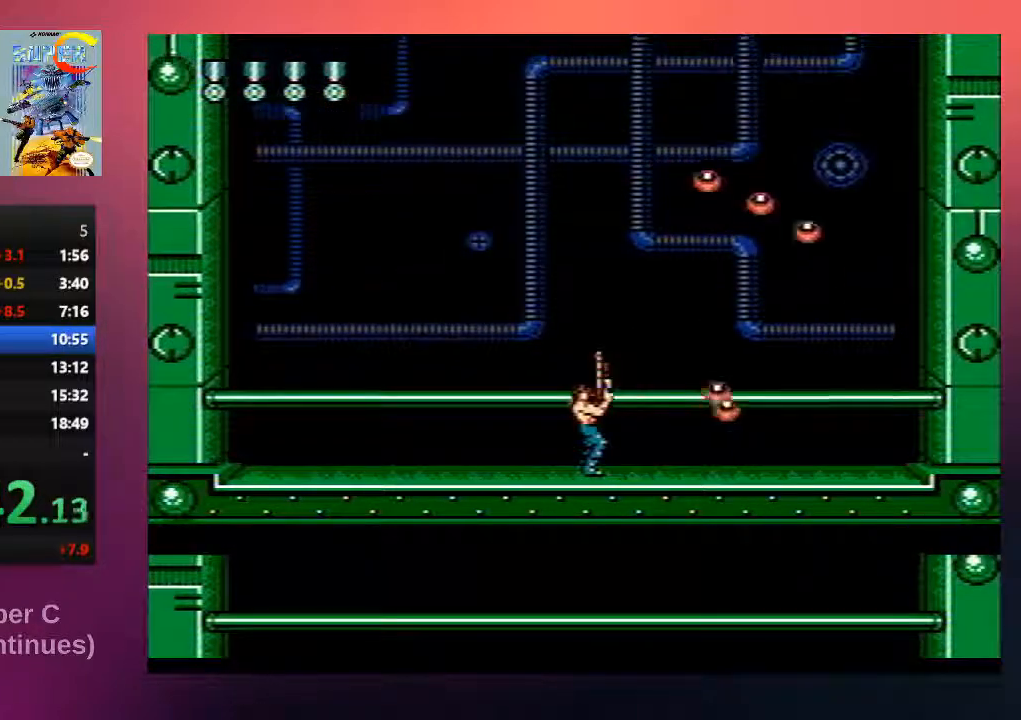
{"buttons": ["DPAD_UP"], "events": [[33, "B", "up"], [200, "B", "down"], [333, "B", "up"]]}
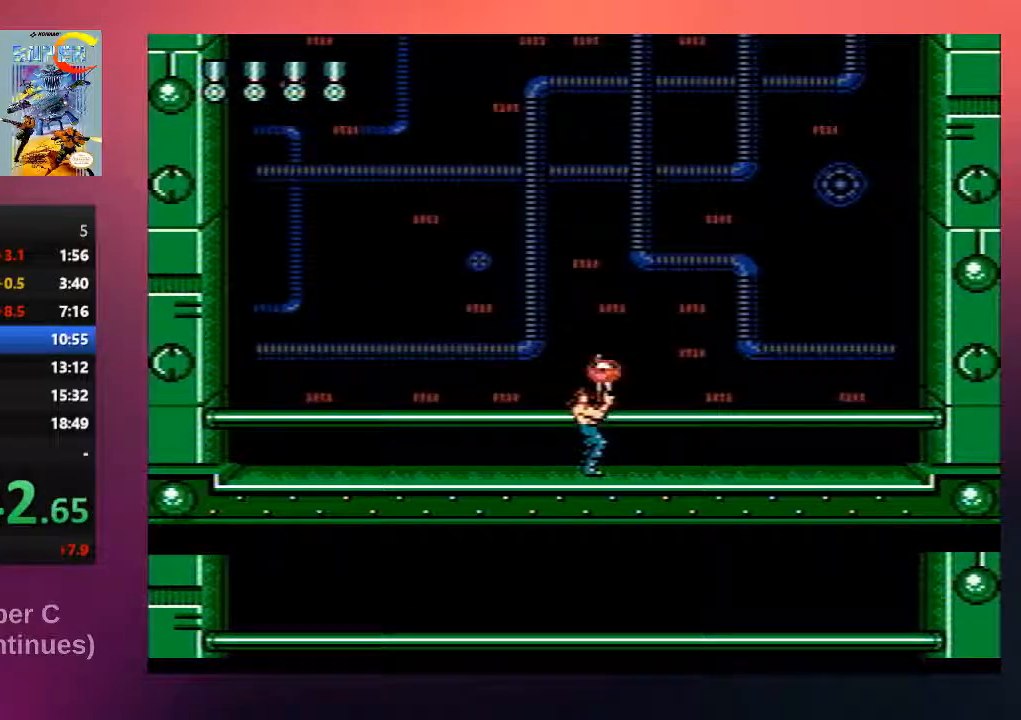
{"buttons": ["DPAD_UP", "DPAD_LEFT"], "events": [[33, "B", "down"], [167, "B", "up"], [167, "DPAD_LEFT", "down"], [267, "B", "down"], [400, "B", "up"]]}
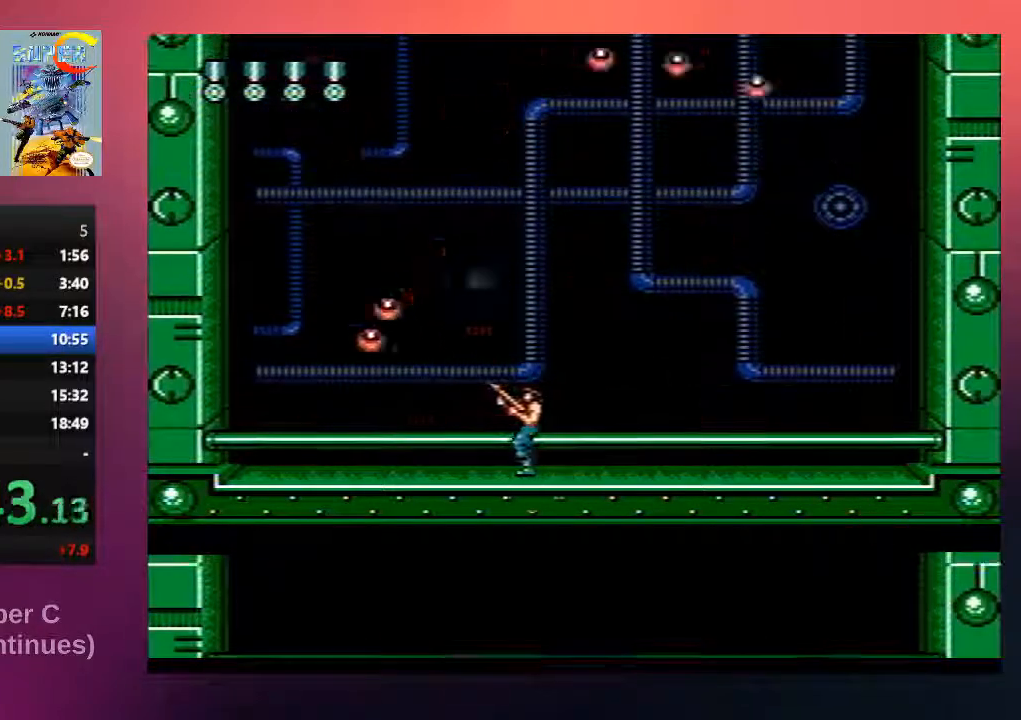
{"buttons": ["DPAD_UP"], "events": [[183, "DPAD_LEFT", "up"], [250, "B", "down"], [383, "B", "up"]]}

....

Problem
Exclude the pictures and print the rest of the data exactly.

Exercise solution
{"buttons": ["DPAD_UP"], "events": [[33, "B", "up"], [200, "B", "down"], [333, "B", "up"]]}
{"buttons": ["DPAD_UP", "DPAD_LEFT"], "events": [[33, "B", "down"], [167, "B", "up"], [167, "DPAD_LEFT", "down"], [267, "B", "down"], [400, "B", "up"]]}
{"buttons": ["DPAD_UP"], "events": [[183, "DPAD_LEFT", "up"], [250, "B", "down"], [383, "B", "up"]]}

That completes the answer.